Bio: Lindsay Rothwell (b. 1976, Johannesburg, South Africa) lives and works in the San Francisco Bay Area. Her work investigates memory and place using the architectural model as a container for human memory, and merging gaming software and 3D-modeling tools with art and architectural history. Rothwell received a BA in Studio Art from UCLA in 1998 and an MFA from Mills College in 2019. She has exhibited work at the Royal Academy of Arts, London; St Joseph’s Art Society, San Francisco; the Marin Museum of Contemporary Art; Gallery 120710, Berkeley; and more. She is the author of the 20th-century chapter of 30,000 Years of Art (Phaidon Press), and has taught at CSU East Bay, Mills College at Northeastern University, The British Library, and CCA. Her work can be found in the permanent collection of the City of San Francisco.

Statement: Lindsay Rothwell 16’6” 2019 3D Model, Digital Video with sound 8:08 minutes Using the language and tools of architecture, 16’6” explores the embedded memories held within a space, and uses the architectural model as a container for human memory.
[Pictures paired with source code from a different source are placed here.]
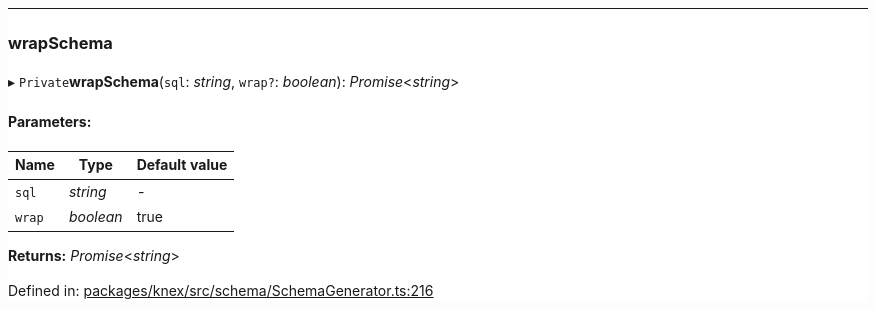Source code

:___

### wrapSchema

▸ `Private`**wrapSchema**(`sql`: *string*, `wrap?`: *boolean*): *Promise*<*string*\>

#### Parameters:

Name | Type | Default value |
------ | ------ | ------ |
`sql` | *string* | - |
`wrap` | *boolean* | true |

**Returns:** *Promise*<*string*\>

Defined in: [packages/knex/src/schema/SchemaGenerator.ts:216](https://github.com/mikro-orm/mikro-orm/blob/969d4229bd/packages/knex/src/schema/SchemaGenerator.ts#L216)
Considering the house as an extension of the self, Rothwell uses the planes of the room to destabilize the normative authority of single-point perspective, and to unpack the layers of memory and culture embedded in our walls. In the Middle Ages, English landowners divided their lands with 16’6” rods. Sixteen and a half feet designated the space one serf was expected to work. 1000 years later in Victorian London, thousands of terraced houses were built for the working and middle classes. Each house was 16’6” wide. These buildings still stand.